The main attraction of Waiouru is the Queen Elizabeth II Army Memorial Museum, which features static displays of New Zealand's military heritage. The rest of the township consists of a small cluster of hotels, tearooms and service stations along the highway.

Seven kilometres to the west of Waiouru is the small settlement of Tangiwai, which is the site of New Zealand's worst railway disaster. On December 24, 1953 the overnight express between Wellington and Auckland passed over the Tangiwai Railway Bridge. The bridge, which had just minutes earlier been weakened by a lahar from Mount Ruapehu, collapsed, sending the train into the Whangaehu River, killing 151 people.

Contents

History

The sheep years

Merino sheep had a big part to play in the siting of an Army training camp at Waiouru.

In 1855, missionary Tom Grace brought merinos from Taupo to graze on the tussock lands in the Waiouru area. The flock was eaten by Te Kooti's warriors in the early 1870s, and 4000 more merinos were brought over the mountains from Hawke's Bay.
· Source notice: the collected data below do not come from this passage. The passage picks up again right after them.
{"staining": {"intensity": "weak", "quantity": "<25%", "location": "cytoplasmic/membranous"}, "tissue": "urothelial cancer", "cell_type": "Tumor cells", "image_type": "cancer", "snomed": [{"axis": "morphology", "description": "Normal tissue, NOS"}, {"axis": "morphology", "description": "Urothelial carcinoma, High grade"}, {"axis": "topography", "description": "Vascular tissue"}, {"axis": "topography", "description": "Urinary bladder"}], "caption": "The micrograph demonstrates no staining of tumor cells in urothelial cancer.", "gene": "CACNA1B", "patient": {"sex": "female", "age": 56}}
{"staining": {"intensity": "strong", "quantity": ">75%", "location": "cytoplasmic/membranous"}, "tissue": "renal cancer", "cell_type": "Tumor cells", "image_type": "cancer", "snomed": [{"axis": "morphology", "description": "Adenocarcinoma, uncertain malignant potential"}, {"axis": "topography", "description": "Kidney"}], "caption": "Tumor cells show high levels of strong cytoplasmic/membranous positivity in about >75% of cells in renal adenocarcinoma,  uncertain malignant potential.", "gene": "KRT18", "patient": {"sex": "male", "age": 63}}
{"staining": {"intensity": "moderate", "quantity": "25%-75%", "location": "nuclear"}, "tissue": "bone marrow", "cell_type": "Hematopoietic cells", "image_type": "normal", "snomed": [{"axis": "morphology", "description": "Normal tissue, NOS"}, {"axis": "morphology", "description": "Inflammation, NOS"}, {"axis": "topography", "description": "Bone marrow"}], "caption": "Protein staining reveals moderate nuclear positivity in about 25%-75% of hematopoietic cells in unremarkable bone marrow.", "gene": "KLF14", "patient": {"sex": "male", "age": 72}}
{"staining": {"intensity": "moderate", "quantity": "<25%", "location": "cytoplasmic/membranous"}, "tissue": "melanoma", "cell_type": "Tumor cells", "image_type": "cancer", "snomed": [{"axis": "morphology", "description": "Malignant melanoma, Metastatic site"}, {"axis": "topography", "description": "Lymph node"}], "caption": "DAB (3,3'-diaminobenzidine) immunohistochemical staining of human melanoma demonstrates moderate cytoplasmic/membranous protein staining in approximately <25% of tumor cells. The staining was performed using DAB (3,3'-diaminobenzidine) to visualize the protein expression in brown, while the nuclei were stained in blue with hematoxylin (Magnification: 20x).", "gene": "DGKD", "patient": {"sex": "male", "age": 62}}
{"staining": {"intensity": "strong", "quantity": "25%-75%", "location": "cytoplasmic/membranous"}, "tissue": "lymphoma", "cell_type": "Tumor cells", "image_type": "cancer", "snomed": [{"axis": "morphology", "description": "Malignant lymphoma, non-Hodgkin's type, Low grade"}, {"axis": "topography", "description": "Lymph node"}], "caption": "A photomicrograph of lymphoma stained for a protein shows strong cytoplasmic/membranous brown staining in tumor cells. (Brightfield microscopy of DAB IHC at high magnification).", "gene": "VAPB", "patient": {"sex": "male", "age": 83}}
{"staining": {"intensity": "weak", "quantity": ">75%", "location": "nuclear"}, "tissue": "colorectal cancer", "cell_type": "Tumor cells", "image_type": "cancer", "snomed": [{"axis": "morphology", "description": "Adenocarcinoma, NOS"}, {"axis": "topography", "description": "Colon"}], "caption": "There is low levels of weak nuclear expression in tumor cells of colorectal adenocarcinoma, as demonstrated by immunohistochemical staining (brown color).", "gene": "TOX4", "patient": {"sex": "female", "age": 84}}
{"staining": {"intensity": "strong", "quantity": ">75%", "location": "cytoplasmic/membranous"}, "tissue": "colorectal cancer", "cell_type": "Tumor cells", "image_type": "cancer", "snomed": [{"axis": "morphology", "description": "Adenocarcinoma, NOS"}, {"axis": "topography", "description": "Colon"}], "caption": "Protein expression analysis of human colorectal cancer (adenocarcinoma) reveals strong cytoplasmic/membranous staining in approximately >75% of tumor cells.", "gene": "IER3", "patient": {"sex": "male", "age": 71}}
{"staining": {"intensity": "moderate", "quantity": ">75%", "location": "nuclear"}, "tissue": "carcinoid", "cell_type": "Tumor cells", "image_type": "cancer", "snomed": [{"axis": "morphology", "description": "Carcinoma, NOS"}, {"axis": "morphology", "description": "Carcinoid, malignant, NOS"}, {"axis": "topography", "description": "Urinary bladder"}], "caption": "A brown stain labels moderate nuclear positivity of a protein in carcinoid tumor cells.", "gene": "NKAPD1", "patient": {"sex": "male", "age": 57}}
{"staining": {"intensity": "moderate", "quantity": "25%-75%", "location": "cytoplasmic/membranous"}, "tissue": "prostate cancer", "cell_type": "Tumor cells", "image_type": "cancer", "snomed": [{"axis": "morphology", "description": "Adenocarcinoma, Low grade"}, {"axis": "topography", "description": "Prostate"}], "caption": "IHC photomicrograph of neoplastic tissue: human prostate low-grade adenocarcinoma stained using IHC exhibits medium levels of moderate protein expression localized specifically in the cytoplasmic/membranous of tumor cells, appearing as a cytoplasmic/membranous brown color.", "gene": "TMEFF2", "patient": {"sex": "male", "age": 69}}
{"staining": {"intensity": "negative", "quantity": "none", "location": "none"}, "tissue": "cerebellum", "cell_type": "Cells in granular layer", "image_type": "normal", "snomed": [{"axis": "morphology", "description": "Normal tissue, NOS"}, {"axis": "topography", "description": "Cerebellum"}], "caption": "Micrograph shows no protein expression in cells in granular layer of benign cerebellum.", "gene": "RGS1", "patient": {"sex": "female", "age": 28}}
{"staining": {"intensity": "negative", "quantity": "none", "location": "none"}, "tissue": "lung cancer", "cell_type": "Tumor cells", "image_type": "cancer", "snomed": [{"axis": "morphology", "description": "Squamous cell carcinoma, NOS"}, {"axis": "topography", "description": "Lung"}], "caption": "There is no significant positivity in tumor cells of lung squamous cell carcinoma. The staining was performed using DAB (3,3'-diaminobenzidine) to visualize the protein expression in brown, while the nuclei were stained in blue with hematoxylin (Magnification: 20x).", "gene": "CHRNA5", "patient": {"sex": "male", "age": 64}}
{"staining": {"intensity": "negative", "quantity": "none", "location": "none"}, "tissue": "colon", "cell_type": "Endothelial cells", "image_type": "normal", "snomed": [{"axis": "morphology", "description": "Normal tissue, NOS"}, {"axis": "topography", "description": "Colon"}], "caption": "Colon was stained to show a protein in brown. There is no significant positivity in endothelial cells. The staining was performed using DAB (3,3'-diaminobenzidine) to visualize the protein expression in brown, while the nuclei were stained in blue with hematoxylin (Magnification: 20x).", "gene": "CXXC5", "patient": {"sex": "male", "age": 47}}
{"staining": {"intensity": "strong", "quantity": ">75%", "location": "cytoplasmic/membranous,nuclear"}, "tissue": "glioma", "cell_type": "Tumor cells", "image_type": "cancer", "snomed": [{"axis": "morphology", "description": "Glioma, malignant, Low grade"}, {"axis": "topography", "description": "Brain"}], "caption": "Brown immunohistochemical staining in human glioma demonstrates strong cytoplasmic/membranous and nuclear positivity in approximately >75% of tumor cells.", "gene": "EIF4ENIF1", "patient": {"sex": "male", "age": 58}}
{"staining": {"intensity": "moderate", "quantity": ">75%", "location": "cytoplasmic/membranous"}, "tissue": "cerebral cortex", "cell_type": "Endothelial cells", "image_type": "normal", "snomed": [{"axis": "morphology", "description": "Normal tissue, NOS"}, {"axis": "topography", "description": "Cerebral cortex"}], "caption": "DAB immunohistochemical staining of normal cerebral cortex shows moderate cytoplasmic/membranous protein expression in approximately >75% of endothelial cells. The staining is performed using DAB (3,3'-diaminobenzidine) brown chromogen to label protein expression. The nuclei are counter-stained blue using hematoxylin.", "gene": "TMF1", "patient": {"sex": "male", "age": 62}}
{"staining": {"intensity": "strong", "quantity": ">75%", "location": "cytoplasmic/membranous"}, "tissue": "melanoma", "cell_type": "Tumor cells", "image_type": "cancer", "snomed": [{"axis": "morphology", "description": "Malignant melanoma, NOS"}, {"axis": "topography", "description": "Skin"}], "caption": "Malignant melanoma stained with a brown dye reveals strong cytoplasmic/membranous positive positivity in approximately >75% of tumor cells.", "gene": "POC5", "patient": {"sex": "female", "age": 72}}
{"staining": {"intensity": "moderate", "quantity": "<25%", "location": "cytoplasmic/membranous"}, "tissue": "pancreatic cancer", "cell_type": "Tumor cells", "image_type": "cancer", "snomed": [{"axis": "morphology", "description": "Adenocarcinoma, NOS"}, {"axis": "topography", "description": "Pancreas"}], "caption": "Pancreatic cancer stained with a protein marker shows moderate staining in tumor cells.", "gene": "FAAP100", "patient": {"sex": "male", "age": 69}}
By the 1890s there were 40,000 merinos on the tussock lands between Karioi bush and the Kaimanawa Ranges, and pack-tracks were formed to get the hundreds of tons of wool to Napier (The Gentle Annie track), and later to Lake Taupo (The Desert Road) or down to Wanganui (Hales' Track and Field's Track). These tracks were later developed into roads for wool wagons. By 1897 there was a coaching house at Waiouru for mail-coach passengers on the Napier-Taupo run.

The North Island Main Trunk Railway came through in 1907 but not much wool was sent by rail as overgrazing by the sheep at this time had led to a plague of rabbits, and by the 1930s no sheep at all could be grazed on Waiouru sheep station.

The military camp

When the Government needed a training area in the North Island for its Territorial Forces in the 1930s, Waiouru sheep station was thus ideal, with vast areas of cheap open land, and also ready road or rail access to all the North Island coastline.

Artillerymen were first soldiers to use Waiouru. In 1937 Waiouru farmhand, Cedric Arthur, wrote:

The Military (artillery) Camp is here again for its annual big shoot, so Waiouru is exceedingly busy with huge lorries, tractors, guns and horses, not to mention soldiers galore.... It has been rumoured around here that the Minister of Defence has bought 15 miles of Waiouru to make a permanent Camp here. (Arthur 1984)

The rumour was correct. A month after war was declared in 1939, the majority of the leasehold Waiouru run was taken back by the Crown.

At the beginning of winter 1940, eight hundred construction workers from the Ministry of Works Work started building a camp at Waiouru for training 7000 Territorals at a time.

References

  • Arthur, P.M. (1984). Waiouru, Land of the Tussock, 1935-40.
  • Moss, G.R. (1956).The Waiouru Tussock Lands, in "New Zealand Journal of Agriculture", 16 July 1956.